HEART BEAT:'Fur coat, no knickers' sums us up neatly as a nation, writes MAURICE NELIGAN
ALL SORTS of things need to be tidied up before the return to city life to face all the nasty things that have been steadily getting worse while we blithely pretended all was normal.
One of the loose strands led to our very own “electronic picnic”. The other morning the HA when “tidying” asked me to explain why a seemingly redundant computer cable should not be removed as it constituted “clutter”. My feeble defence that it posed no threat to anything and best leave well alone was ignored. The result was entirely predictable – the computer ceased to work.
Later in the day, the television went out of commission. A very nice gentleman, somewhere in Scotland, took me through the idiot’s guide to restoring function. He thought somebody must have disturbed the cables to the set or viewing box. Hoovering and tidying had gone on in the vicinity, but the HA assured me she had not touched anything.
Passing around the side of the house and glancing into the bedroom, I noticed herself fiddling with the clock radio. Later, I was informed that she was setting the alarm for 8am the following day. I pointed out that I had already done this, both on my watch and my phone, at her request. Apparently she was just making sure. The alarm went off at 2am.
Enough of domestic pleasantries. Outside the door there’s another world. You’re all familiar with the expression “Red hat, no drawers”, or “Fur coat, no knickers”. It currently sums us up neatly as a nation. We haven’t a tosser, we’ve borrowed from everybody, and we have no realisable immediate prospects. Yet our snake oil salesmen and our three-card trick men are busy as ever. It’s called keeping up a front.
Thus I was not greatly surprised to read that Senator Ivor Callely would no longer be part of a delegation to monitor the mid-term elections to the US Congress. Nor would he get to watch the polls in Bosnia, later in the year.
This is crass. We deny our own people the right to vote in byelections, yet we see no problem with an expensive jaunt in order to ensure that other countries are holding to the tenets of democracy. President Obama, facing likely mid-term losses, could take a leaf out of the book of our leader and just not hold the polls. The problem there is that the American people wouldn’t tolerate that for one week.
In any case, why send a delegation at all? Let’s say we’re broke and that we’ll come out to play again when we can afford it. Meanwhile, as politicians, let’s stay here and pretend that we have some ideas as to how to get our countrymen out of the debtor’s prison we have created for them.
Red hat, no drawers, we’re still very important on this stage of make-believe. If we do send a delegation, they might be better employed finding out how the Americans have no trouble slapping their corporate miscreants behind bars and rigorously investigating and prosecuting corporate fraud and inadequacy.

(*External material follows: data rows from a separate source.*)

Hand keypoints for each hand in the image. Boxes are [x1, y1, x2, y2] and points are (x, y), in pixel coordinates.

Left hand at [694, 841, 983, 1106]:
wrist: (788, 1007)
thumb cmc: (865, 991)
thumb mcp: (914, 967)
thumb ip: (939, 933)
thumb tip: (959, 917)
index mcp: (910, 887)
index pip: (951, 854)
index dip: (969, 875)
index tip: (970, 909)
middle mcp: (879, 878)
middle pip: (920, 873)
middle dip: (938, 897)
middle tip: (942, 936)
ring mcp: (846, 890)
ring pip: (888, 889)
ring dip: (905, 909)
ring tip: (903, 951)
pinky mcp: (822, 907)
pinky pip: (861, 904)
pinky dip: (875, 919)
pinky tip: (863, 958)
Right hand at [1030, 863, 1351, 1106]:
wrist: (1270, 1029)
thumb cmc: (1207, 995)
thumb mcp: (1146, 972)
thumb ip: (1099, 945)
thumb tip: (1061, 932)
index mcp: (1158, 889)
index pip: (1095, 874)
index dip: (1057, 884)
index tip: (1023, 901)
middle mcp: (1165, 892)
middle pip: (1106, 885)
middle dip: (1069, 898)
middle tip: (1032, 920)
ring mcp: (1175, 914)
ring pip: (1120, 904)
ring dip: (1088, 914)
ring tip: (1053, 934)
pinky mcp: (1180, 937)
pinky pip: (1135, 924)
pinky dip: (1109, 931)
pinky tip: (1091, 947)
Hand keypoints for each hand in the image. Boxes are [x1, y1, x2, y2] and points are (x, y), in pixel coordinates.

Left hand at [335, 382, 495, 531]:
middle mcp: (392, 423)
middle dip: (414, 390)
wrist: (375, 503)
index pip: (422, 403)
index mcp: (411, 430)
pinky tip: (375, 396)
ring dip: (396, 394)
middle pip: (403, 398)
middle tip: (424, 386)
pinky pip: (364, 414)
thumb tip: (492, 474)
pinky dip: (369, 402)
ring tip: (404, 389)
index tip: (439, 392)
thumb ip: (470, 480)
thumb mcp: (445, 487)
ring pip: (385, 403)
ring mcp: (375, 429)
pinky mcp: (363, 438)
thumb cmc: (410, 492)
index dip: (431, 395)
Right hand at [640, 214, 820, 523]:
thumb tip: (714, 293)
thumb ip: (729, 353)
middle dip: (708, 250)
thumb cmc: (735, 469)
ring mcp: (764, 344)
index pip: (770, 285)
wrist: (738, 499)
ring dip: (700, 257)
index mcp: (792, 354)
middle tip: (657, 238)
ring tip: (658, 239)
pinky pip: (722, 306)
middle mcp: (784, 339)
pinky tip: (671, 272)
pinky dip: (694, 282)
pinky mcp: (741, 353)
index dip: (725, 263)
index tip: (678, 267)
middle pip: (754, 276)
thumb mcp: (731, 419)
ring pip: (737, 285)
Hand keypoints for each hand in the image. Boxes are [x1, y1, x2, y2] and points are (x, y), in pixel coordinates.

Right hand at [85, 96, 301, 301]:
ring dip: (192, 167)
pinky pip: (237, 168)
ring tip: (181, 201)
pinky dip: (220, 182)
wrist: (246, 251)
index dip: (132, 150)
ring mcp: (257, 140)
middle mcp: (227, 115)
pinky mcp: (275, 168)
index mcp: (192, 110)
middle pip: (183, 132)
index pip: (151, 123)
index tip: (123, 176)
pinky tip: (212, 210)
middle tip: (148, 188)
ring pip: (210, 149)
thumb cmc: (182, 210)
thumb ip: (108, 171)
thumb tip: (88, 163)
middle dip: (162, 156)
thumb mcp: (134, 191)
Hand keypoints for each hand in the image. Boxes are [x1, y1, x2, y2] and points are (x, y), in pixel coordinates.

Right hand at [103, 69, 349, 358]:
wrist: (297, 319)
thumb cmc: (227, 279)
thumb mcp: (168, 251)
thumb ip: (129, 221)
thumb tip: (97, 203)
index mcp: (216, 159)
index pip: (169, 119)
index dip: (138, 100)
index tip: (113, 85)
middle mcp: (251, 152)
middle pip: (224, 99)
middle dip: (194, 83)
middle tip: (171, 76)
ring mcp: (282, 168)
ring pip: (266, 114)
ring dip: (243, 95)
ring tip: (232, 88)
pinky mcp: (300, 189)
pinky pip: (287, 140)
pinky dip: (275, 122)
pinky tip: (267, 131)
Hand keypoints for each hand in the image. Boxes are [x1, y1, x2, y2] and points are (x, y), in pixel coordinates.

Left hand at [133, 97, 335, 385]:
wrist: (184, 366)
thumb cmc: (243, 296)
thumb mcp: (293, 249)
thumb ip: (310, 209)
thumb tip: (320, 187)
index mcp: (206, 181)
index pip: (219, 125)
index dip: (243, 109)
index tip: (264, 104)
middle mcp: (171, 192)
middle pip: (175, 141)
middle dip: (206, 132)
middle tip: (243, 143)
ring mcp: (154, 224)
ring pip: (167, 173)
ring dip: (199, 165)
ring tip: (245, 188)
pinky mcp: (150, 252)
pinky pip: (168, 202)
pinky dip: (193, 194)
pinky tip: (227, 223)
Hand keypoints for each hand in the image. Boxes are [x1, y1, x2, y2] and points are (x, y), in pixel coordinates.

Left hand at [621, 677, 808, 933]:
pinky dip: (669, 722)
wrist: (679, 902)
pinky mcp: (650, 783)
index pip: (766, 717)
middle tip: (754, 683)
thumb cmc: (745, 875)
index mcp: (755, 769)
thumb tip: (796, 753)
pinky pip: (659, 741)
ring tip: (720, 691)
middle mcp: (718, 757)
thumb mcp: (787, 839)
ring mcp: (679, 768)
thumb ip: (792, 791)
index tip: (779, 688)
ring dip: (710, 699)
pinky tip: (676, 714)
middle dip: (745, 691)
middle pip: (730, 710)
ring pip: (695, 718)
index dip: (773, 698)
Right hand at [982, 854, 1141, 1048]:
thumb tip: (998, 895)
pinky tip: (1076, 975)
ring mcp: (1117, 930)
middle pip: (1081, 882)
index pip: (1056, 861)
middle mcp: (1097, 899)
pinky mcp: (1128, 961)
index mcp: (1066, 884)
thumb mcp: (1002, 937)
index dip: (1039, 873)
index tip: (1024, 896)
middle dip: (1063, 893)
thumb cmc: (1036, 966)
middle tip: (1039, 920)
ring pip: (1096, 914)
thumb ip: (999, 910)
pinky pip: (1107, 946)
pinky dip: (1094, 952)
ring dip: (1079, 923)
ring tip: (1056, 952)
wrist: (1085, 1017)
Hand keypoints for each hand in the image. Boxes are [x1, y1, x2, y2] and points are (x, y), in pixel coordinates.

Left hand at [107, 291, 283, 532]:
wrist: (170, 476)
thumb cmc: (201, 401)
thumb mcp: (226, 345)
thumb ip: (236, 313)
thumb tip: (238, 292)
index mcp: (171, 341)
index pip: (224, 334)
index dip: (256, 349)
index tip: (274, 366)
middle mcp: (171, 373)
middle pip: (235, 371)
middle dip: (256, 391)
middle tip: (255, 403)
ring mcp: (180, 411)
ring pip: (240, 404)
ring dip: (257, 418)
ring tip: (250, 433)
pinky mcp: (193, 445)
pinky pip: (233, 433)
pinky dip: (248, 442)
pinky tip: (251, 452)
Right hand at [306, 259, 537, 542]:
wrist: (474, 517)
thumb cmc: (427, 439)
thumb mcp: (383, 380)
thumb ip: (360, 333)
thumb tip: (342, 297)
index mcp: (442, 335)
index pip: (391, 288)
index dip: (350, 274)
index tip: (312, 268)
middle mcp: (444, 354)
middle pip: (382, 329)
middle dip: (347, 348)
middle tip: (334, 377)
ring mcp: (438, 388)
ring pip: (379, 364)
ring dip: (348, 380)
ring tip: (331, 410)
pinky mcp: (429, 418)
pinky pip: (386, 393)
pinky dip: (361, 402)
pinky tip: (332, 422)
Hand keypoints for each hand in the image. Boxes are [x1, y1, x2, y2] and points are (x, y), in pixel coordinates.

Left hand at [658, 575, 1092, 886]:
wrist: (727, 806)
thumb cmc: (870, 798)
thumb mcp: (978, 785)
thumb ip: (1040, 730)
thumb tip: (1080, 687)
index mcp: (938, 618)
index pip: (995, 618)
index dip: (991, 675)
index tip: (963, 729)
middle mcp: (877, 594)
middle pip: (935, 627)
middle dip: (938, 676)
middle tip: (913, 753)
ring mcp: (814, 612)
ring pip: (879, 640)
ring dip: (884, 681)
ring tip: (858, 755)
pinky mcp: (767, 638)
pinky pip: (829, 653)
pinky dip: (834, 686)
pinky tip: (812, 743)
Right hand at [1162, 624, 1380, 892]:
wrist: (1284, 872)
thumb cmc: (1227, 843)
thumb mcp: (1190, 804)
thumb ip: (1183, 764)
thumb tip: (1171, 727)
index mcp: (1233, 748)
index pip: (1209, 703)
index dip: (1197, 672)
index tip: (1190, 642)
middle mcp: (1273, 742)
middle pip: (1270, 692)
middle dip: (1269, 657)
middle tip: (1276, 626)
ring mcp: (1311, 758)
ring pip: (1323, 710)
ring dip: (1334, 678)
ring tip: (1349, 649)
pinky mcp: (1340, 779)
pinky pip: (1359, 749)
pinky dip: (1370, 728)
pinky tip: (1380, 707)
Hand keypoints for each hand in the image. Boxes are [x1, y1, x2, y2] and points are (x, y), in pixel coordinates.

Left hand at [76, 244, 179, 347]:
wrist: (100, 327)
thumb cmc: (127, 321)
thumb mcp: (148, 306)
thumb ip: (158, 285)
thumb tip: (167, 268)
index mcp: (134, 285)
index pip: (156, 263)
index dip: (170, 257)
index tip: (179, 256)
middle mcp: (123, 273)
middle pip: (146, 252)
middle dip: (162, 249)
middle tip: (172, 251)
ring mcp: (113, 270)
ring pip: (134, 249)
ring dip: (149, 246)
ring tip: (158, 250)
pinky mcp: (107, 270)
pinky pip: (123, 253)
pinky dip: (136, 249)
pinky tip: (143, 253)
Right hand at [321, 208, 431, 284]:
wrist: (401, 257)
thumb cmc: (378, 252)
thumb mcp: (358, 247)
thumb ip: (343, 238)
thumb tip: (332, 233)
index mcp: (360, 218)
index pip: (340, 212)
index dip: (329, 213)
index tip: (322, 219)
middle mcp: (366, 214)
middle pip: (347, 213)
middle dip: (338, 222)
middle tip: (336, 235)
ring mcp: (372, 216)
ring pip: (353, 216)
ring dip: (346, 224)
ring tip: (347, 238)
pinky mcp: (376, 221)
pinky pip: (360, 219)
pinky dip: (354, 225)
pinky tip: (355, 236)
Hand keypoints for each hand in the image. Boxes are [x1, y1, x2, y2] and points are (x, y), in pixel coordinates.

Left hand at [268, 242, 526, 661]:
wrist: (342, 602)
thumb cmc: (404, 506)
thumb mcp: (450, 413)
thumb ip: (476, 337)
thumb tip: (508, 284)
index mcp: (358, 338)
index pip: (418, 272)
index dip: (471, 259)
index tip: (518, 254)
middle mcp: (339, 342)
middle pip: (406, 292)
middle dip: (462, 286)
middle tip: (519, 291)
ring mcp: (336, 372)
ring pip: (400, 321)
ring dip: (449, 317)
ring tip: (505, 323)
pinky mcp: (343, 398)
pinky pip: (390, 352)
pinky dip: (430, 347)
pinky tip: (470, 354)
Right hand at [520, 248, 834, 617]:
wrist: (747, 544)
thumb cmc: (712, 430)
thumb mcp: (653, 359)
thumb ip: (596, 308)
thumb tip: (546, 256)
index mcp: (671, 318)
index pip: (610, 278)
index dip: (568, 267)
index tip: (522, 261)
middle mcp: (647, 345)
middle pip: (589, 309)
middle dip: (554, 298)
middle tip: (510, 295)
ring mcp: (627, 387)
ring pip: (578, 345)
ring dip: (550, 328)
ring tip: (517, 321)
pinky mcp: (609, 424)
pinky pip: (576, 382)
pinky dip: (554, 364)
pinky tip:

Over here it’s different. The bad guys preserve their fortunes and lifestyles unmolested by the law. The burden falls on the little people who lose their jobs, their pensions, their homes and, worst of all, their children to the emigrant ships.
In the ongoing saga of Anglo Irish Bank and its unimaginable losses, we are told that sources in the Department of Finance signalled the “attraction” of lower annual cost to the taxpayer, if the wind-down of this house of horrors took place over a longer, say 20-year span, than a shorter, 10-year period.
“Attraction” is hardly the word. Revulsion would be more appropriate. The failure of our navigation through these perilous seas is the responsibility of the three Bs, Bertie and the two Brians, the collective Bellman of Lewis Carroll’s The Hunting of the Snark:
“But the principal failing occurred in
the sailing,
And the Bellman, perplexed and
distressed,
Said he had hoped, at least, when the
wind blew due East,
That the ship would not travel due
West”
Sorry about that folks, the economy of the good ship Erin has gone west, on your watch.